Who does not know how our great men are outdoing themselves, in declaiming against the foreign slave-trade. There are a perfect host of Clarksons and Wilberforces [9] risen up among us on that subject, most edifying to hear and behold. Trading negroes from Africa, dear reader, is so horrid! It is not to be thought of! But trading them from Kentucky,-that's quite another thing!
CHAPTER XIII
The Quaker Settlement
A quiet scene now rises before us. A large, roomy, neatly-painted kitchen, its yellow floor glossy and smooth, and without a particle of dust; a neat, well-blacked cooking-stove; rows of shining tin, suggestive of unmentionable good things to the appetite; glossy green wood chairs, old and firm; a small flag-bottomed rocking-chair, with a patch-work cushion in it, neatly contrived out of small pieces of different colored woollen goods, and a larger sized one, motherly and old, whose wide arms breathed hospitable invita
tion, seconded by the solicitation of its feather cushions,-a real comfortable, persuasive old chair, and worth, in the way of honest, homely enjoyment, a dozen of your plush or brochetelle drawing-room gentry; and in the chair, gently swaying back and forward, her eyes bent on some fine sewing, sat our fine old friend Eliza. Yes, there she is, paler and thinner than in her Kentucky home, with a world of quiet sorrow lying under the shadow of her long eyelashes, and marking the outline of her gentle mouth! It was plain to see how old and firm the girlish heart was grown under the discipline of heavy sorrow; and when, anon, her large dark eye was raised to follow the gambols of her little Harry, who was sporting, like some tropical butterfly, hither and thither over the floor, she showed a depth of firmness and steady resolve that was never there in her earlier and happier days.
By her side sat a woman with a bright tin pan in her lap, into which she was carefully sorting some dried peaches. She might be fifty-five or sixty; but hers was one of those faces that time seems to touch only to brighten and adorn. The snowy lisse crape cap, made after the strait Quaker pattern,-the plain white muslin handkerchief, lying in placid folds across her bosom,-the drab shawl and dress,-showed at once the community to which she belonged. Her face was round and rosy, with a healthful downy softness, suggestive of a ripe peach. Her hair, partially silvered by age, was parted smoothly back from a high placid forehead, on which time had written no inscription, except peace on earth, good will to men, and beneath shone a large pair of clear, honest, loving brown eyes; you only needed to look straight into them, to feel that you saw to the bottom of a heart as good and true as ever throbbed in woman's bosom.
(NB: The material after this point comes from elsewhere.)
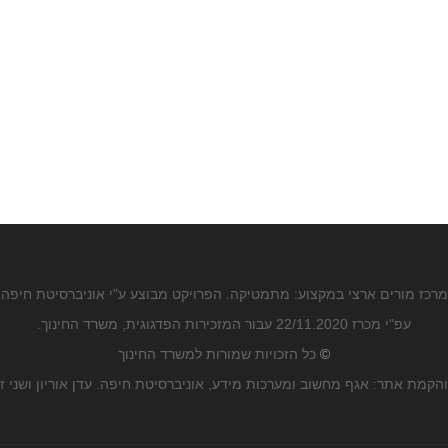
מרכז מורים ארצי במקצוע: מתמטיקה. הפרויקט מבוצע ע"י אוניברסיטת חיפה
עפ"י מכרז 22/11.2020 עבור המזכירות הפדגוגית, משרד החינוך.
©
כל הזכויות שמורות למשרד החינוך
הקמת אתר: אגף מחשוב ומערכות מידע, אוניברסיטת חיפה. עדן אוריון ושני ז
So much has been said and sung of beautiful young girls, why don't somebody wake up to the beauty of old women? If any want to get up an inspiration under this head, we refer them to our good friend Rachel Halliday, just as she sits there in her little rocking-chair. It had a turn for quacking and squeaking,-that chair had,-either from having taken cold in early life, or from some asthmatic affection, or perhaps from nervous derangement; but, as she gently swung backward and forward, the chair kept up a kind of subdued "creechy crawchy," that would have been intolerable in any other chair. But old Simeon Halliday often declared it was as good as any music to him, and the children all avowed that they wouldn't miss of hearing mother's chair for anything in the world. For why? for twenty years or more, nothing but loving words, and gentle moralities, and motherly loving kindness, had come from that chair;-head-aches and heart-aches innumerable had been cured there,-difficulties spiritual and temporal solved there,-all by one good, loving woman, God bless her!